Lorna Doone, A Romance of Exmoor - Page 231/579

'Now, John, how on earth can you know all that?' exclaimed my sister, wiping her eyes, and gazing at me with a soft bright smile. 'Who on earth can have told you, John? People to call you stupid indeed! Why, I feel that all you say is quite true, because you describe so exactly what I should do myself; I mean--I mean if I had two children, who had behaved as we have done. But tell me, darling John, how you learned all this.'

'Never you mind,' I replied, with a nod of some conceit, I fear: 'I must be a fool if I did not know what mother is by this time.'

Now inasmuch as the thing befell according to my prediction, what need for me to dwell upon it, after saying how it would be? Moreover, I would regret to write down what mother said about Lorna, in her first surprise and tribulation; not only because I was grieved by the gross injustice of it, and frightened mother with her own words (repeated deeply after her); but rather because it is not well, when people repent of hasty speech, to enter it against them.

That is said to be the angels' business; and I doubt if they can attend to it much, without doing injury to themselves.

However, by the afternoon, when the sun began to go down upon us, our mother sat on the garden bench, with her head on my great otter-skin waistcoat (which was waterproof), and her right arm round our Annie's waist, and scarcely knowing which of us she ought to make the most of, or which deserved most pity. Not that she had forgiven yet the rivals to her love--Tom Faggus, I mean, and Lorna--but that she was beginning to think a tattle better of them now, and a vast deal better of her own children.

And it helped her much in this regard, that she was not thinking half so well as usual of herself, or rather of her own judgment; for in good truth she had no self, only as it came home to her, by no very distant road, but by way of her children. A better mother never lived; and can I, after searching all things, add another word to that?

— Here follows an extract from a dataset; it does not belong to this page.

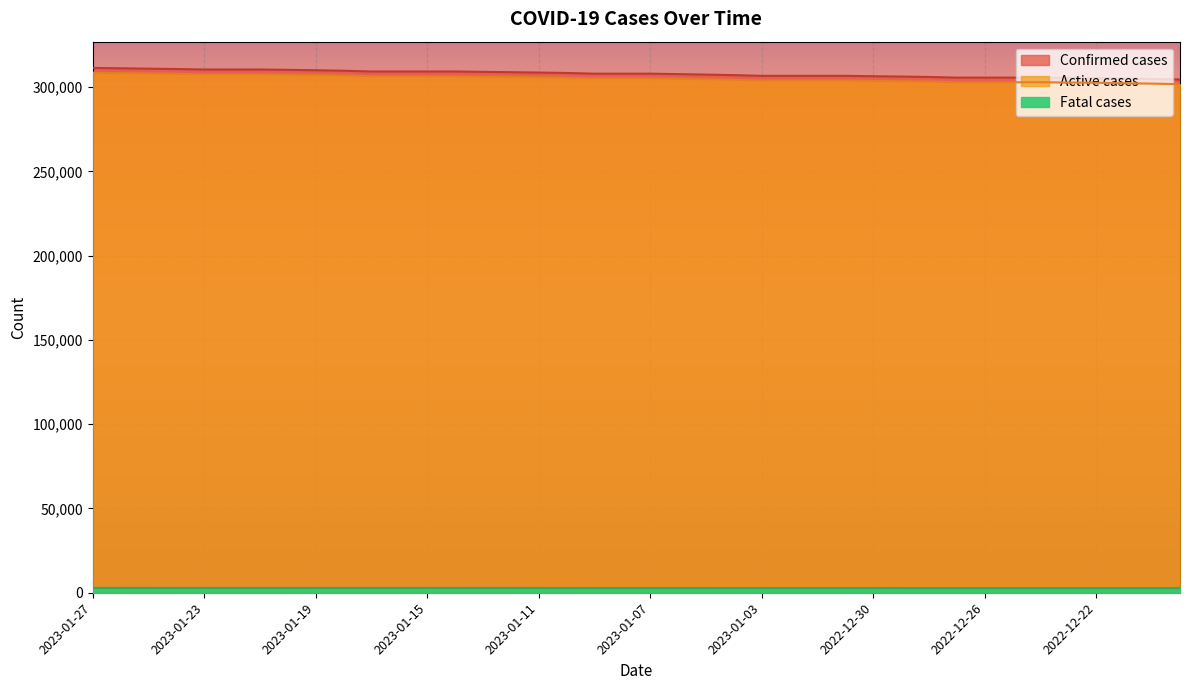

What is the approximate value of Confirmed cases at 2023-01-02, to the nearest 50?

306650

And indeed poor Lizzie was not so very bad; but behaved (on the whole) very well for her. She was much to be pitied, poor thing, and great allowances made for her, as belonging to a well-grown family, and a very comely one; and feeling her own shortcomings. This made her leap to the other extreme, and reassert herself too much, endeavouring to exalt the mind at the expense of the body; because she had the invisible one (so far as can be decided) in better share than the visible. Not but what she had her points, and very comely points of body; lovely eyes to wit, and very beautiful hands and feet (almost as good as Lorna's), and a neck as white as snow; but Lizzie was not gifted with our gait and port, and bounding health.